Tapan K Bera
National Cancer Institute, USA
Dr Bera has completed his Ph. D from Calcutta University, India and postdoctoral studies from the University of California, Berkeley. He is currently an Associate Scientist at the National Cancer Institute, NIH. He has published more than 70 research articles in reputed journals and serving as an editorial board member of Chemotherapy.

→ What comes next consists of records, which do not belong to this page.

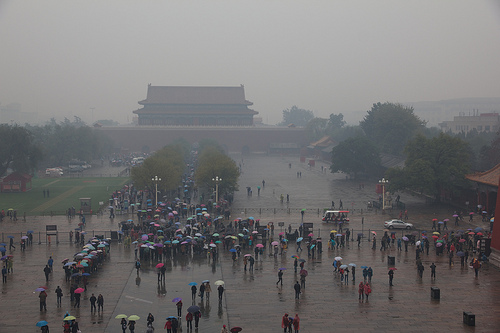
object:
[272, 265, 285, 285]
peope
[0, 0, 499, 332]
rain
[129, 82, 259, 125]
building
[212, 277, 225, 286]
umbrellas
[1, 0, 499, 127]
sky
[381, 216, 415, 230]
car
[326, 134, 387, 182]
tree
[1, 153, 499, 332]
ground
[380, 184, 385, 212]
post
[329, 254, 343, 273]
person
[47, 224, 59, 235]
object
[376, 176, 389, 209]
light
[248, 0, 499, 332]
right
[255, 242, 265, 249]
umbrella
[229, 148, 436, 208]
plaza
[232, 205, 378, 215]
fence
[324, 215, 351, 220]
chair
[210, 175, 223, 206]
street light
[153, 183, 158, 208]
pole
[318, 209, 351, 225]
vehicle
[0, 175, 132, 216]
field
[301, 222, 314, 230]
sign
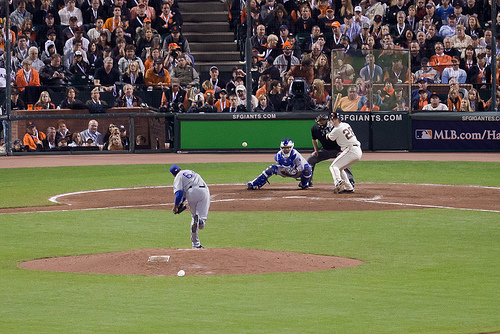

Recombinant immunotoxins (RITs) are fusion proteins composed of the antigen binding portion of an antibody and a portion of a lethal toxin by a flexible peptide linker. The immunotoxin binds to a surface antigen on cancer cells, enters the cell by endocytosis where it inactivate the protein synthesis machinery and eventually kills the cell by inducing apoptosis. RITs are expressed in E. coli, purified as clinical grade material and been tested in patients with various types of cancer in clinical trials. Modern molecular biological techniques were used to improve the efficacy of these agents in vitro and test them by preclinical model systems. Many immunotoxins have been tested in clinical trials but most success has been achieved in patients with hematologic malignancies. Poor responses against solid tumor for these agents are likely due to poor penetration into tumor masses as well as the neutralizing immune response to the toxin component of the immunotoxin. Challenges to overcome those issues to make RIT an attractive therapeutics will be discussed.